In a world of conversations and relationships, words become currency; and someone like the Redeemer knows how to spend wisely.

Book details (Foyles affiliate links)

The Transmigration of Bodies (2013) by Yuri Herrera, tr. Lisa Dillman (2016), And Other Stories paperback

Signs Preceding the End of the World (2009) by Yuri Herrera, tr. Lisa Dillman (2015), And Other Stories paperback

The Transmigration of Bodies: i – names

TransmigrationThe Transmigration of Bodies is the second of Yuri Herrera’s novels to be translated by Lisa Dillman and published by And Other Stories. The first was Signs Preceding the End of the World, one of my very favourite books from last year. Where Signs was a book of borders, Transmigration is more concerned with networks and exchange; but that same sense of hallucinating reality is ever-present. I have three posts aboutthis new book lined up, starting with a few notes on names…

In the first chapter, Herrera’s narrator wakes up, looks out on a city that’s been quietened by the plague, and gets frisky with his neighbour, Three Times Blonde. Throughout all of this, we know him only as a pronoun. It’s only at the end of the chapter, when our man has taken a phone call, that he becomes the Redeemer.

The Redeemer has been called upon by Dolphin Fonseca to retrieve the latter’s son Romeo from another crime family, the Costas, in an exchange. What the Redeemer will be exchanging, he discovers later, is the daughter of the Costa family, Baby Girl.

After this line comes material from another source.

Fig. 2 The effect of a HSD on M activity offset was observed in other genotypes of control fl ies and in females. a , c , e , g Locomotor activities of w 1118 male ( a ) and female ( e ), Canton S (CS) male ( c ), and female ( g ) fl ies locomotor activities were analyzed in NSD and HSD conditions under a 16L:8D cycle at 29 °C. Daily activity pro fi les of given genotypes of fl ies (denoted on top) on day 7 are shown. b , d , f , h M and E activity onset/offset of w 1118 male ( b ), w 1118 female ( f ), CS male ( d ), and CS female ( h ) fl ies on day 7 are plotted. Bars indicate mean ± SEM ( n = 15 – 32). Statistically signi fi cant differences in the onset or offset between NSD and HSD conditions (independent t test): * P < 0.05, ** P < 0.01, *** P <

As you might gather from the above, it’s a rare character in The Transmigration of Bodies who gets to be known by an actual name, rather than a nickname or epithet. “Some sad fuck so much as takes a bite of bread and we got to find a name for it,” thinks the Redeemer. These aliases help to mark the contours of the novel’s world: when the Redeemer answers that call from Dolphin, he is explicitly leaving behind a period (however fleeting) of anonymity and stepping back into the city’s underworld. Baby Girl doesn’t like her nickname; but, when she speaks her real name aloud, we’re not told what it is – she’s as bound by the alias as she is by social and familial forces.

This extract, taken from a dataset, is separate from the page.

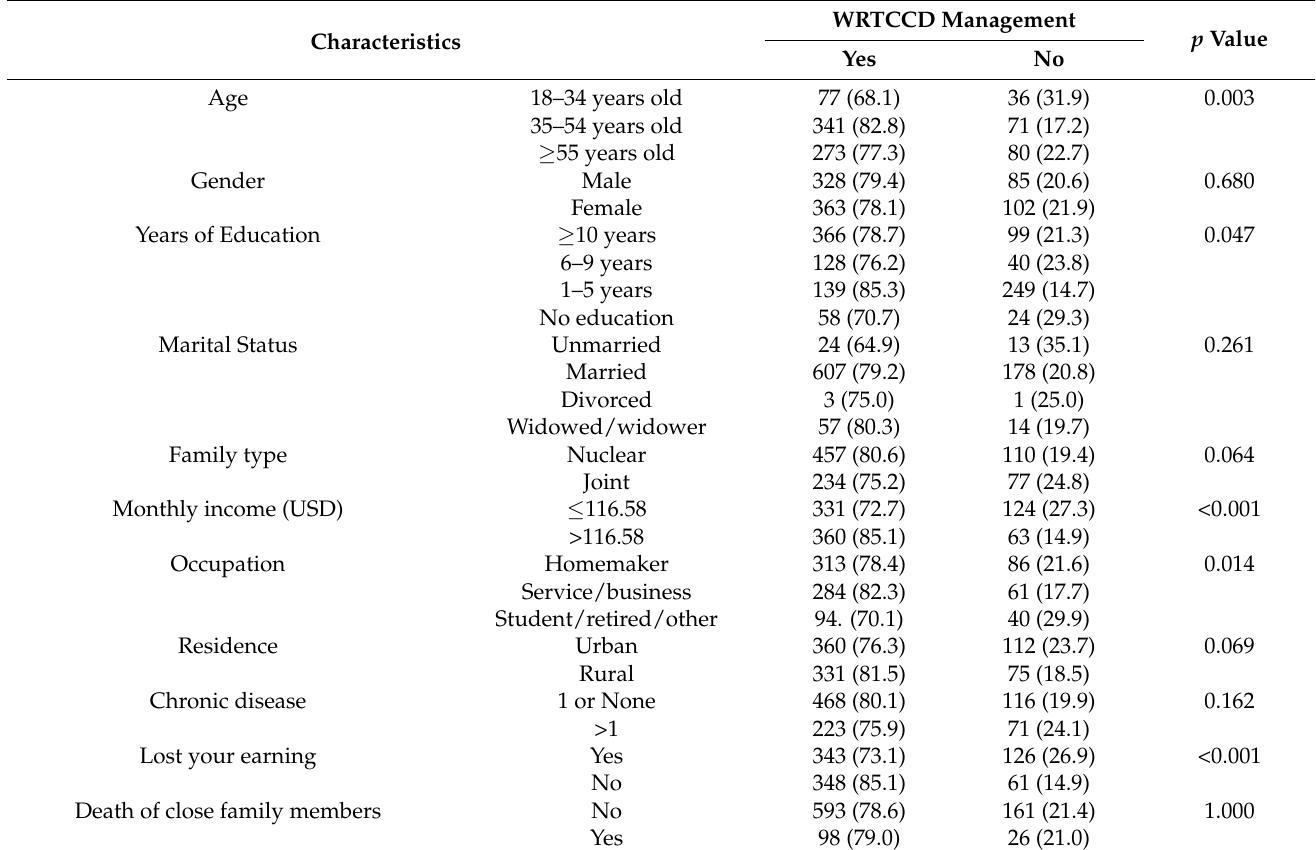
Table 4. Association between WRTCCD with sociodemographic characteristics (N =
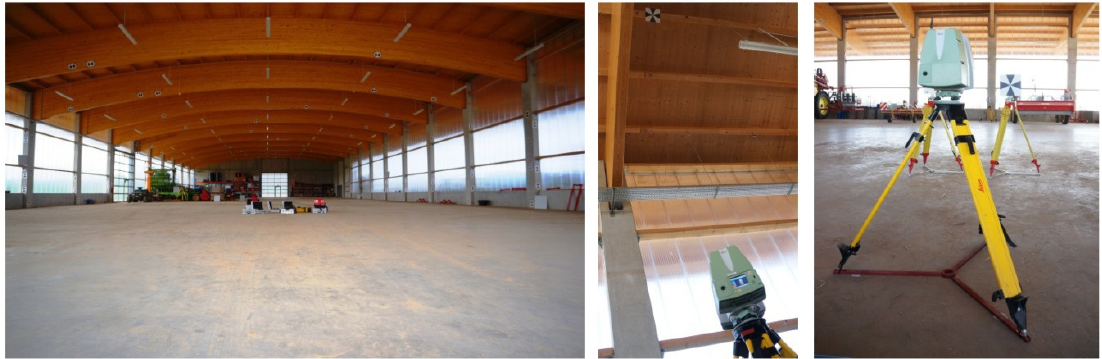
Figure 17. Photo-documentation of the calibration experiment: overview image of the facility (left), scanner station S1 with the target T2 (middle), T1, and T3 (right).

The nicknames also slide into a more general euphemistic language that sets the terms of engagement with the crime world:

Banished man alias Mennonite. Broken man alias Redeemer. Lonely old soul alias Light of my life. Ravaged woman alias Wonder where she’s gone. Get revenge alias Get even. Truly fucked alias Not to worry. Contempt alias Nobody remembers him. Scared shitless alias Didn’t see a thing. Scared shitless alias Doing just fine. Some sad fuck alias Chip off the old block. Just what I was hoping for alias You won’t get away with this. Housebroken words alias Nothing but truth.

There are some things that can only be done under an alias. And there are some things you don’t say about them, at least not directly.

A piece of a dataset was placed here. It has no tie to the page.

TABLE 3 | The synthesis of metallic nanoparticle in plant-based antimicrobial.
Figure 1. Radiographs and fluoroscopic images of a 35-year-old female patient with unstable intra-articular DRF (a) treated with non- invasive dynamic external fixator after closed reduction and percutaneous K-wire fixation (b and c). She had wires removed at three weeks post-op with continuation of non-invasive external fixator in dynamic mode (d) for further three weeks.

Book details (Foyles affiliate link)

The Transmigration of Bodies (2013) by Yuri Herrera, tr. Lisa Dillman (2016), And Other Stories paperback

Yuri Herrera, Signs Preceding the End of the World (2009/15)

Signs

Using in one tongue the word for a thing in the other makes the attributes of both resound: if you say Give me fire when they say Give me a light, what is not to be learned about fire, light and the act of giving? It’s not another way of saying things: these are new things. The world happening anew, Makina realizes: promising other things, signifying other things, producing different objects. Who knows if they’ll last, who knows if these names will be adopted by all, she thinks, but there they are, doing their damnedest.

This is from Yuri Herrera’s Signs Preceding the End of the World (translated by Lisa Dillman), which I’ve reviewed for Words Without Borders. If you’ve never come across Words Without Borders before, I do recommend you spend some time exploring – it’s an essential site for fiction in translation, and I’m proud to be reviewing for it.

Signs Preceding the End of the World, meanwhile, is one of the best books I’ve read so far this year. It’s the story of Makina’s crossing from Mexico to the US with a message for her brother. But it’s also a novel of translation and fluid languages, thresholds and fuzzy boundaries. The novel’s language becomes the medium of Makina’s journey, and I hope I’ve captured a sense of that in my review.